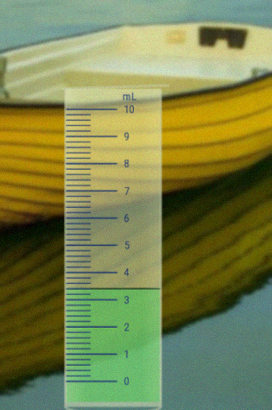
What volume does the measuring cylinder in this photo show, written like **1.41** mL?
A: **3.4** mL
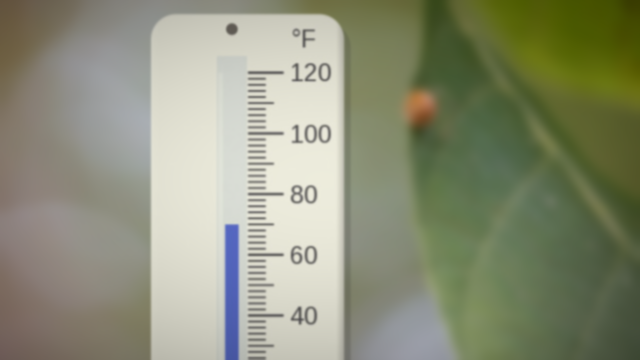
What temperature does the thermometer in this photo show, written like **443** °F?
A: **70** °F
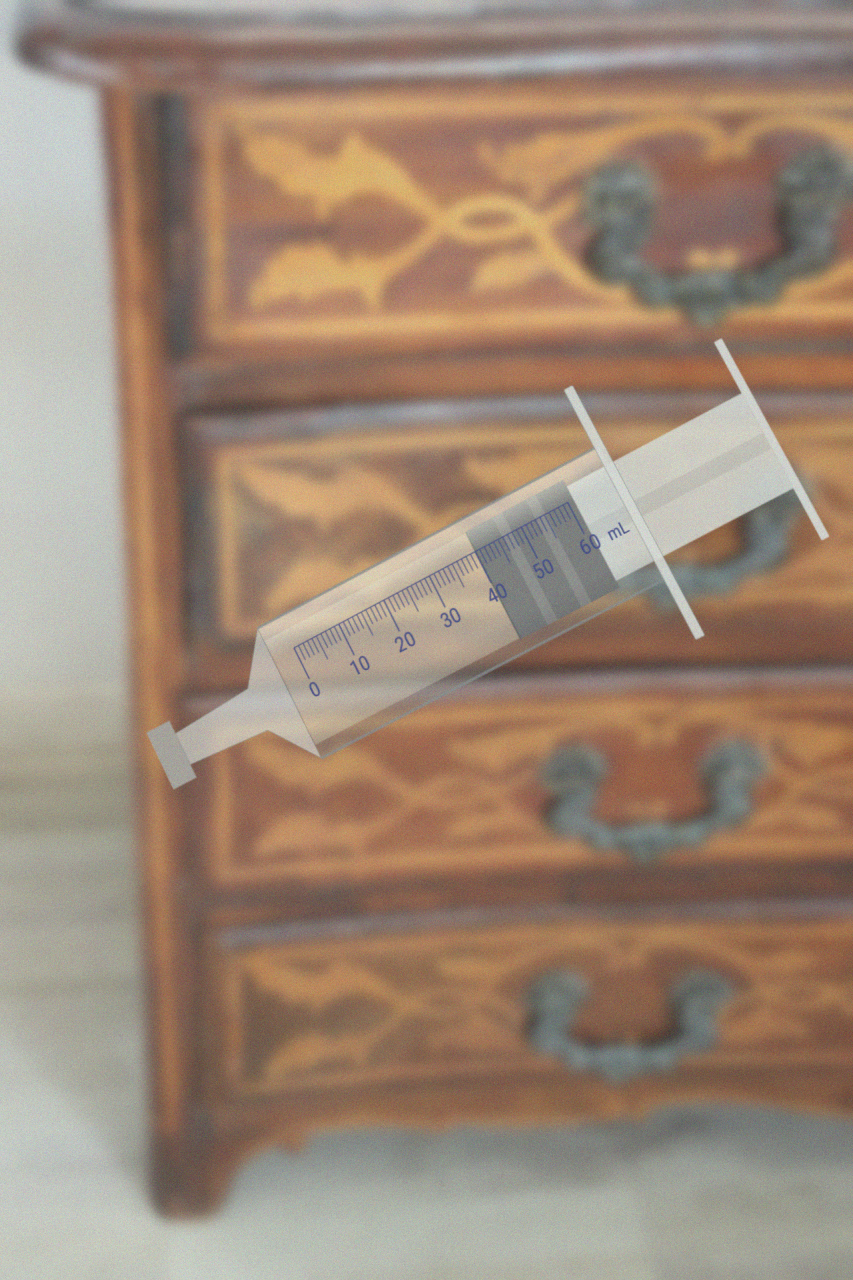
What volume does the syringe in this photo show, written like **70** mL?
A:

* * *

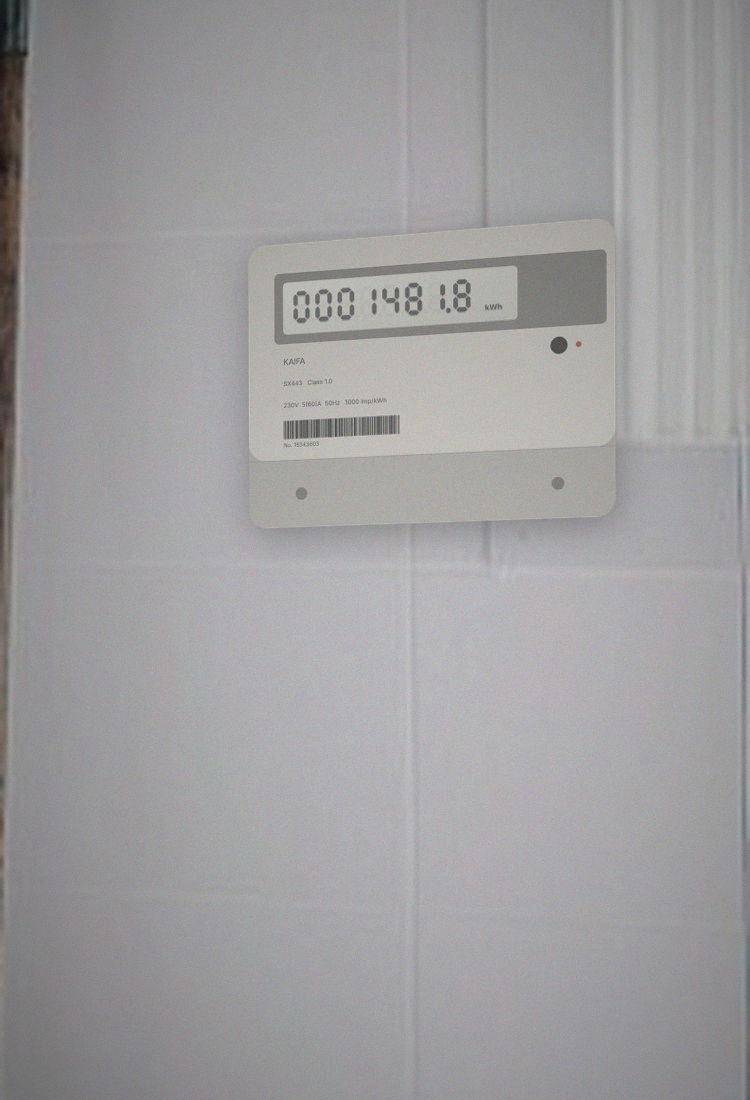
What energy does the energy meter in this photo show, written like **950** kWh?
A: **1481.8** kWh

=== WHAT YOU SHOULD DO ===
Pull out every line of the items above that contains the word "written". Case counts.

=== SOLUTION FOR THIS PROBLEM ===
What volume does the measuring cylinder in this photo show, written like **1.41** mL?
What temperature does the thermometer in this photo show, written like **443** °F?
What volume does the syringe in this photo show, written like **70** mL?
What energy does the energy meter in this photo show, written like **950** kWh?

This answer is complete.